### Job item:
Pull the text lines from every entry below and reproduce them without any change, leaving the pictures out of your answer.

### Data shown:
───

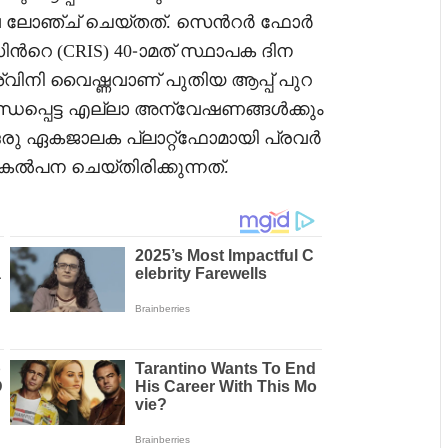
 ലോഞ്ച് ചെയ്തത്. സെൻറർ ഫോർ
റെ (CRIS) 40-ാമത് സ്ഥാപക ദിന
അശ്വിനി വൈഷ്ണവാണ് പുതിയ ആപ്പ് പുറ
്ധപ്പെട്ട എല്ലാ അന്വേഷണങ്ങൾക്കും
രു ഏകജാലക പ്ലാറ്റ്‌ഫോമായി പ്രവർ
പകൽപന ചെയ്തിരിക്കുന്നത്.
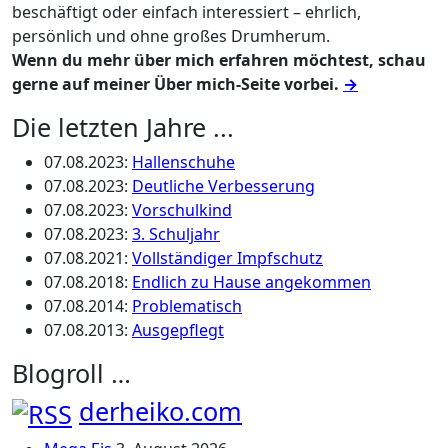
beschäftigt oder einfach interessiert – ehrlich,
persönlich und ohne großes Drumherum.
Wenn du mehr über mich erfahren möchtest, schau
gerne auf meiner Über mich-Seite vorbei.
→
Die letzten Jahre ...
07.08.2023
:
Hallenschuhe
07.08.2023
:
Deutliche Verbesserung
07.08.2023
:
Vorschulkind
07.08.2023
:
3. Schuljahr
07.08.2021
:
Vollständiger Impfschutz
07.08.2018
:
Endlich zu Hause angekommen
07.08.2014
:
Problematisch
07.08.2013
:
Ausgepflegt
Blogroll …
derheiko.com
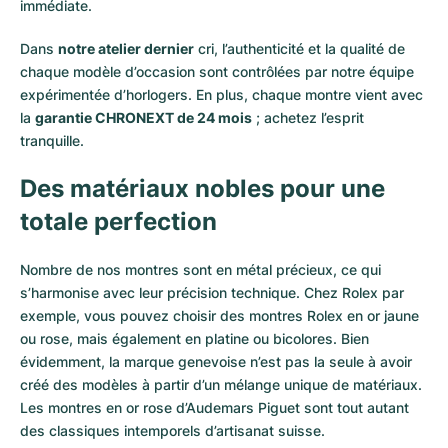
immédiate.
Dans
notre atelier dernier
cri, l’authenticité et la qualité de
chaque modèle d’occasion sont contrôlées par notre équipe
expérimentée d’horlogers. En plus, chaque montre vient avec
la
garantie CHRONEXT de 24 mois
; achetez l’esprit
tranquille.
Des matériaux nobles pour une
totale perfection
Nombre de nos montres sont en métal précieux, ce qui
s’harmonise avec leur précision technique. Chez Rolex par
exemple, vous pouvez choisir des montres Rolex en or
jaune
ou
rose
, mais également en
platine
ou
bicolores
. Bien
évidemment, la marque genevoise n’est pas la seule à avoir
créé des modèles à partir d’un mélange unique de matériaux.
Les montres en or rose d’Audemars Piguet
sont tout autant
des classiques intemporels d’artisanat suisse.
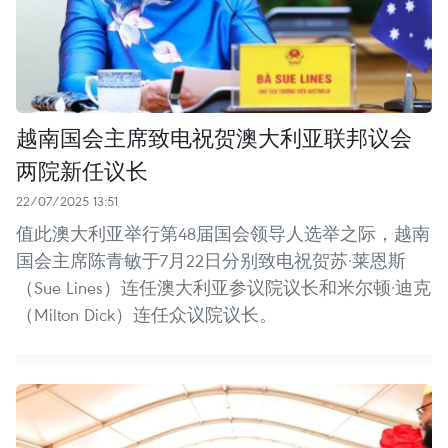
越南国会主席致电祝贺澳大利亚联邦议会
两院新任议长
22/07/2025 13:51
值此澳大利亚举行第48届国会领导人选举之际，越南
国会主席陈青敏于7月22日分别致电祝贺苏·莱恩斯
（Sue Lines）连任澳大利亚参议院议长和米尔顿·迪克
（Milton Dick）连任众议院议长。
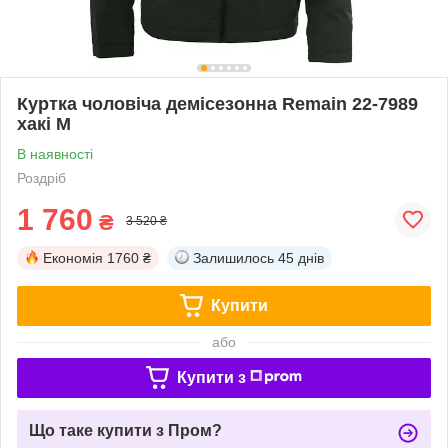
Куртка чоловіча демісезонна Remain 22-7989
хакі M
В наявності
Роздріб
1 760
₴
3 520 ₴
Економія
1760 ₴
Залишилось
45 днів
Купити
або
Купити з
Що таке купити з Пром?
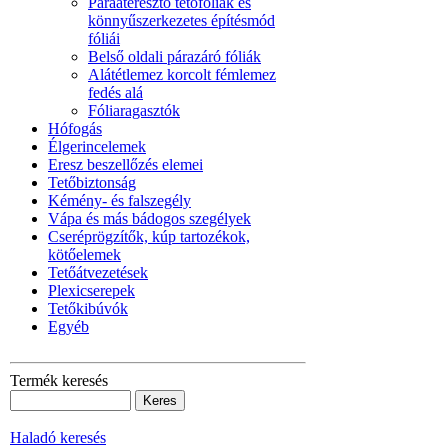
Páraáteresztő tetőfóliák és
könnyűszerkezetes építésmód
fóliái
Belső oldali párazáró fóliák
Alátétlemez korcolt fémlemez
fedés alá
Fóliaragasztók
Hófogás
Élgerincelemek
Eresz beszellőzés elemei
Tetőbiztonság
Kémény- és falszegély
Vápa és más bádogos szegélyek
Cseréprögzítők, kúp tartozékok,
kötőelemek
Tetőátvezetések
Plexicserepek
Tetőkibúvók
Egyéb
Termék keresés
Haladó keresés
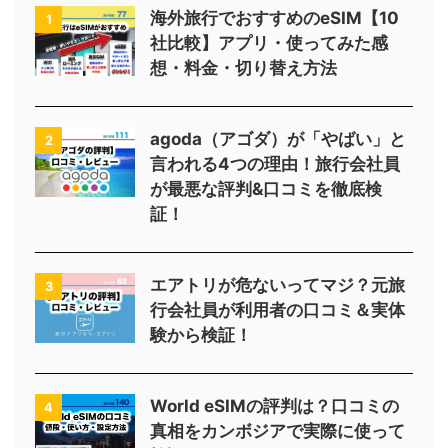
海外旅行でおすすめのeSIM【10
1
社比較】アプリ・使ってみた感
想・料金・切り替え方法
agoda（アゴダ）が「やばい」と
2
言われる4つの理由！旅行会社員
が最悪な評判&口コミを徹底検
証！
エアトリが危ないってマジ？元旅
3
行会社員が利用者の口コミ＆実体
験から検証！
World eSIMの評判は？口コミの
4
真相をカンボジアで実際に使って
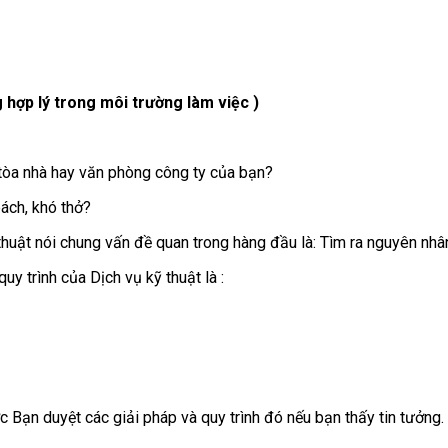
 hợp lý trong môi trường làm việc )
a tòa nhà hay văn phòng công ty của bạn?
bách, khó thở?
thuật nói chung vấn đề quan trong hàng đầu là: Tìm ra nguyên nhâ
uy trình của Dịch vụ kỹ thuật là :
c Bạn duyệt các giải pháp và quy trình đó nếu bạn thấy tin tưởng.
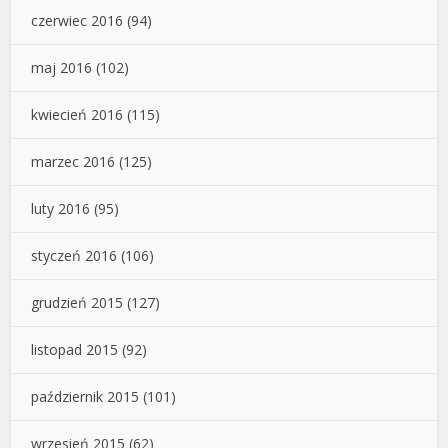
czerwiec 2016
(94)
maj 2016
(102)
kwiecień 2016
(115)
marzec 2016
(125)
luty 2016
(95)
styczeń 2016
(106)
grudzień 2015
(127)
listopad 2015
(92)
październik 2015
(101)
wrzesień 2015
(62)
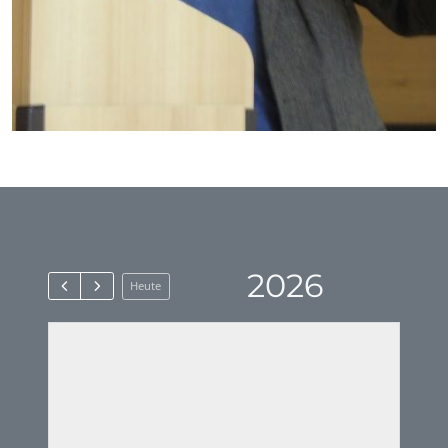
2026
Heute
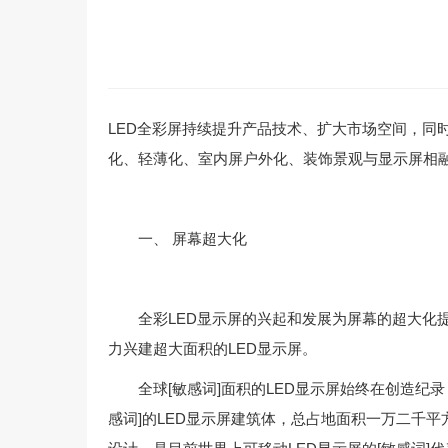
LED全彩屏持续提升产品技术、扩大市场空间，同
化、轻薄化、室内屏户外化、装饰景观与显示屏相
一、 屏幕超大化
全彩LED显示屏的兴起和发展为屏幕的超大化提
力兴建超大面积的LED显示屏。
全球[敏感词]面积的LED显示屏始终在创造纪录
感词]的LED显示屏建筑体，总占地面积一万二千平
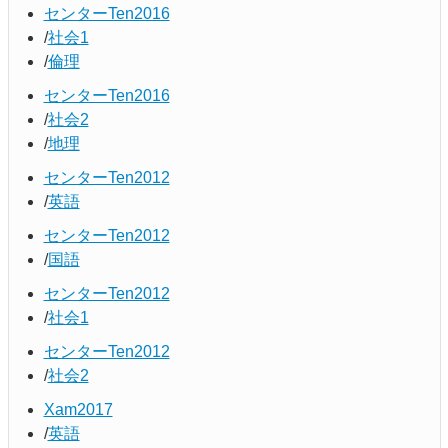
センターTen2016
社会1
倫理
センターTen2016
社会2
地理
センターTen2012
英語
センターTen2012
国語
センターTen2012
社会1
センターTen2012
社会2
Xam2017
英語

───

### Response box:
 ലോഞ്ച് ചെയ്തത്. സെൻറർ ഫോർ
റെ (CRIS) 40-ാമത് സ്ഥാപക ദിന
അശ്വിനി വൈഷ്ണവാണ് പുതിയ ആപ്പ് പുറ
്ധപ്പെട്ട എല്ലാ അന്വേഷണങ്ങൾക്കും
രു ഏകജാലക പ്ലാറ്റ്‌ഫോമായി പ്രവർ
പകൽപന ചെയ്തിരിക്കുന്നത്.
beschäftigt oder einfach interessiert – ehrlich,
persönlich und ohne großes Drumherum.
Wenn du mehr über mich erfahren möchtest, schau
gerne auf meiner Über mich-Seite vorbei.
→
Die letzten Jahre ...
07.08.2023
:
Hallenschuhe
07.08.2023
:
Deutliche Verbesserung
07.08.2023
:
Vorschulkind
07.08.2023
:
3. Schuljahr
07.08.2021
:
Vollständiger Impfschutz
07.08.2018
:
Endlich zu Hause angekommen
07.08.2014
:
Problematisch
07.08.2013
:
Ausgepflegt
Blogroll …
derheiko.com
immédiate.
Dans
notre atelier dernier
cri, l’authenticité et la qualité de
chaque modèle d’occasion sont contrôlées par notre équipe
expérimentée d’horlogers. En plus, chaque montre vient avec
la
garantie CHRONEXT de 24 mois
; achetez l’esprit
tranquille.
Des matériaux nobles pour une
totale perfection
Nombre de nos montres sont en métal précieux, ce qui
s’harmonise avec leur précision technique. Chez Rolex par
exemple, vous pouvez choisir des montres Rolex en or
jaune
ou
rose
, mais également en
platine
ou
bicolores
. Bien
évidemment, la marque genevoise n’est pas la seule à avoir
créé des modèles à partir d’un mélange unique de matériaux.
Les montres en or rose d’Audemars Piguet
sont tout autant
des classiques intemporels d’artisanat suisse.
越南国会主席致电祝贺澳大利亚联邦议会
两院新任议长
22/07/2025 13:51
值此澳大利亚举行第48届国会领导人选举之际，越南
国会主席陈青敏于7月22日分别致电祝贺苏·莱恩斯
（Sue Lines）连任澳大利亚参议院议长和米尔顿·迪克
（Milton Dick）连任众议院议长。
Куртка чоловіча демісезонна Remain 22-7989
хакі M
В наявності
Роздріб
1 760
₴
3 520 ₴
Економія
1760 ₴
Залишилось
45 днів
Купити
або
Купити з
Що таке купити з Пром?
Páraáteresztő tetőfóliák és
könnyűszerkezetes építésmód
fóliái
Belső oldali párazáró fóliák
Alátétlemez korcolt fémlemez
fedés alá
Fóliaragasztók
Hófogás
Élgerincelemek
Eresz beszellőzés elemei
Tetőbiztonság
Kémény- és falszegély
Vápa és más bádogos szegélyek
Cseréprögzítők, kúp tartozékok,
kötőelemek
Tetőátvezetések
Plexicserepek
Tetőkibúvók
Egyéb
Termék keresés
Haladó keresés
海外旅行でおすすめのeSIM【10
1
社比較】アプリ・使ってみた感
想・料金・切り替え方法
agoda（アゴダ）が「やばい」と
2
言われる4つの理由！旅行会社員
が最悪な評判&口コミを徹底検
証！
エアトリが危ないってマジ？元旅
3
行会社員が利用者の口コミ＆実体
験から検証！
World eSIMの評判は？口コミの
4
真相をカンボジアで実際に使って
 hợp lý trong môi trường làm việc )
a tòa nhà hay văn phòng công ty của bạn?
bách, khó thở?
thuật nói chung vấn đề quan trong hàng đầu là: Tìm ra nguyên nhâ
uy trình của Dịch vụ kỹ thuật là :
c Bạn duyệt các giải pháp và quy trình đó nếu bạn thấy tin tưởng.
czerwiec 2016
(94)
maj 2016
(102)
kwiecień 2016
(115)
marzec 2016
(125)
luty 2016
(95)
styczeń 2016
(106)
grudzień 2015
(127)
listopad 2015
(92)
październik 2015
(101)
wrzesień 2015
(62)
2026
Heute
LED全彩屏持续提升产品技术、扩大市场空间，同
化、轻薄化、室内屏户外化、装饰景观与显示屏相
一、 屏幕超大化
全彩LED显示屏的兴起和发展为屏幕的超大化提
力兴建超大面积的LED显示屏。
全球[敏感词]面积的LED显示屏始终在创造纪录
感词]的LED显示屏建筑体，总占地面积一万二千平
センターTen2016
社会1
倫理
センターTen2016
社会2
地理
センターTen2012
英語
センターTen2012
国語
センターTen2012
社会1
センターTen2012
社会2
Xam2017
英語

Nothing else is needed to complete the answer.